When we are children, our parents are big and strong people who tell us where to live, how to live and are supposed to keep us safe.
When I was a young child, I knew how to babysit my two brothers and sisters when I was less than ten years old (there were five of us born in six years), make a screwdriver from vodka and lemonade, and had gone to 13 different schools before I went to high school.
My father and mother were always fighting, making up, and fighting some more. I remember the bitterness, the over-the-top making up.
Now that I'm so much older than they were by the time they had divorced after 25 years of marriage, I have a different perspective than I did even a few years ago.

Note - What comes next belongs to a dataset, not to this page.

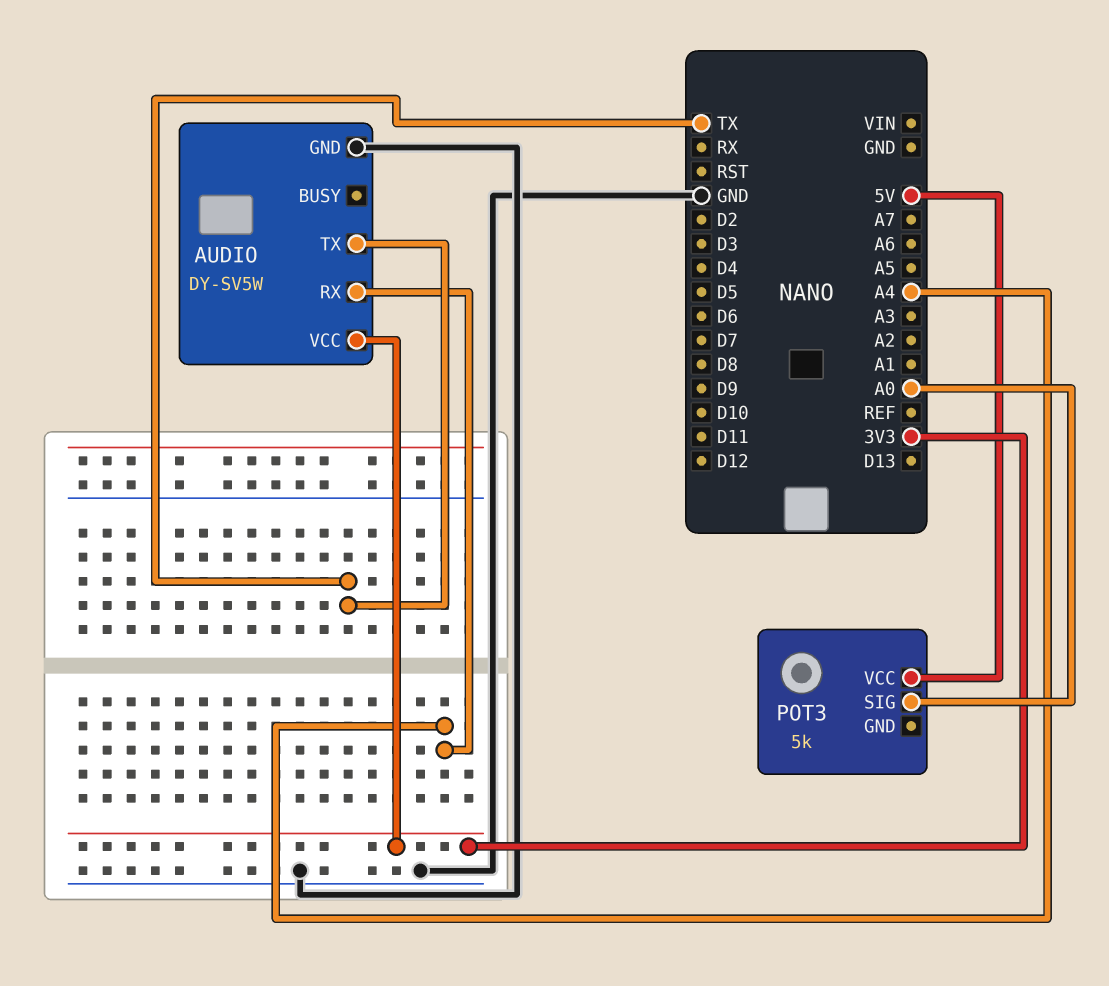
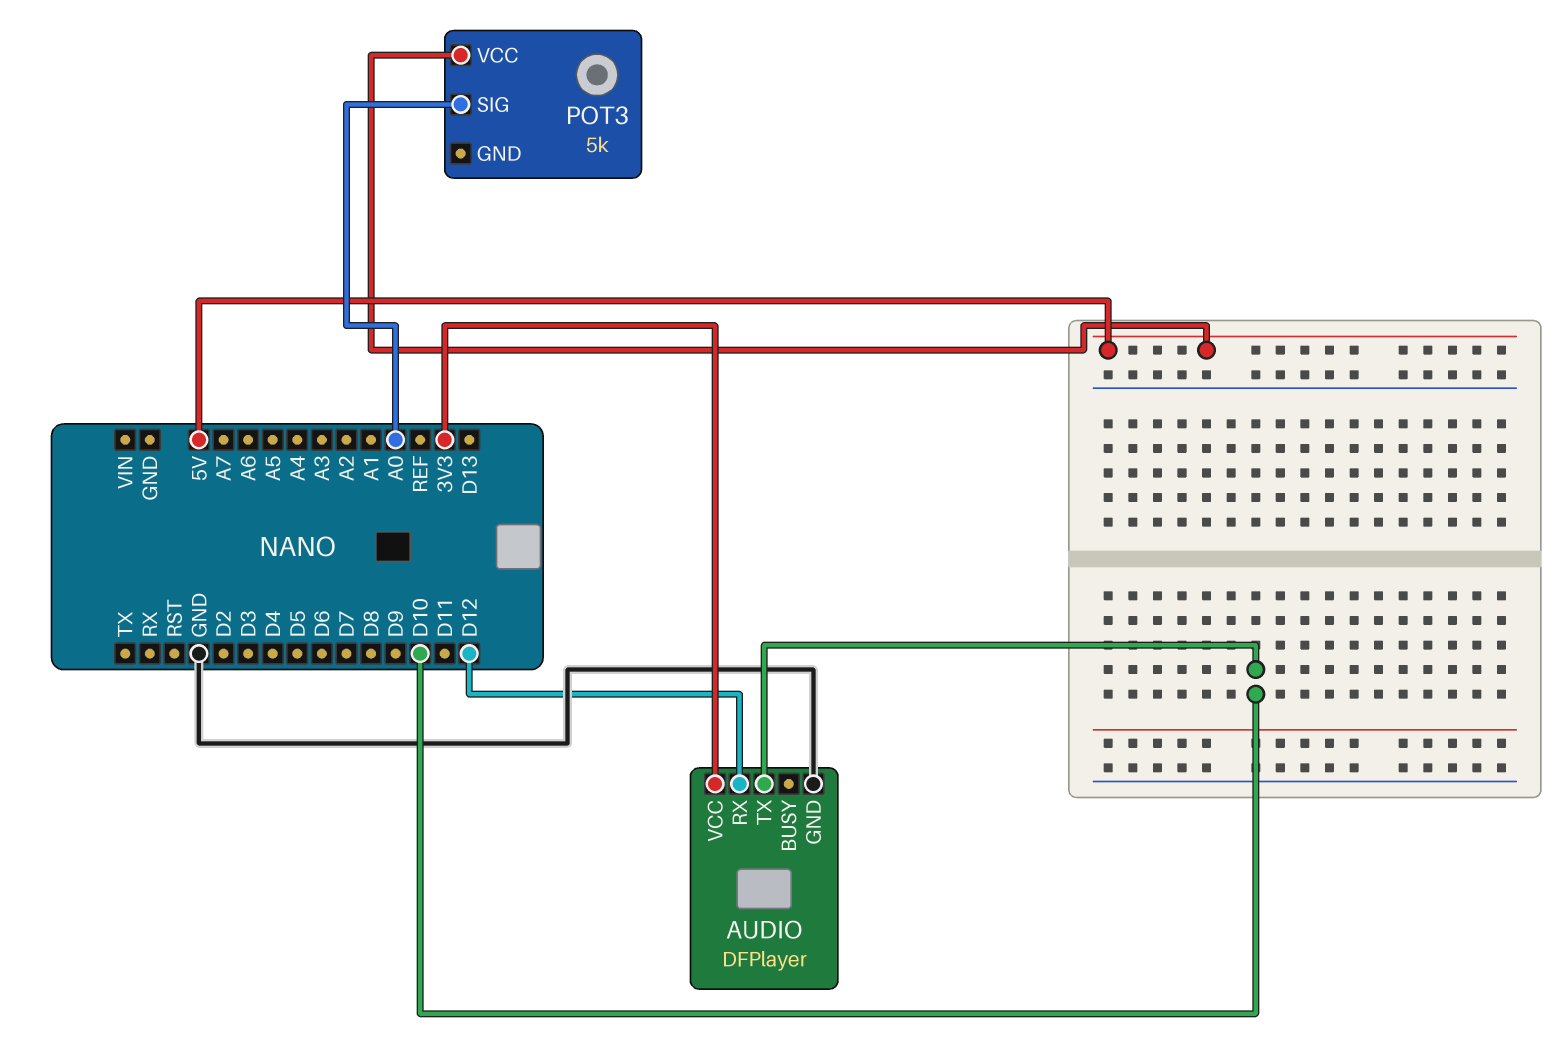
AUDIO: DY-SV5W -> DFPlayer
AUDIO pin RX: A4 -> D12
AUDIO pin TX: TX -> D10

I look at this picture of them, younger than my grown children, married, with a baby on the way (me), and I see two kids. They didn't know what they were doing, but, I think they did their best.
Just over a year ago, my mother passed away. We had made peace with our past trials and tribulations and I had made plans to see her in the spring. She died that November, calling my name when I spoke to her by telephone before she died. There was no time to get there, no other way to say good-bye.
A few months ago, I found out my father, who had moved to California, with his second wife, was in a hospice unit. Apparently his health had declined after my stepmother passed away. I reached out to him, and it was very moving, and sad. He never wanted to talk about what was wrong with him. Instead, he told me he remembered me as a sweet little girl. I sent him pictures of his great granddaughter.
Now, like my mother, he is gone.
His stepdaughter is making all the arrangements for him. You see, she's spent more time with him than I did. Although he had met my children, he never spent time with them. Her children were his grandchildren. When his second wife sent pictures, there he would be, with "their" grandchildren in matching sweaters for holiday pictures. It was strange, like a family I had, but, have never known. I had met Leslie, my stepsister, briefly, while she was still in college.
We learned of his passing, from her. She called one of my sisters.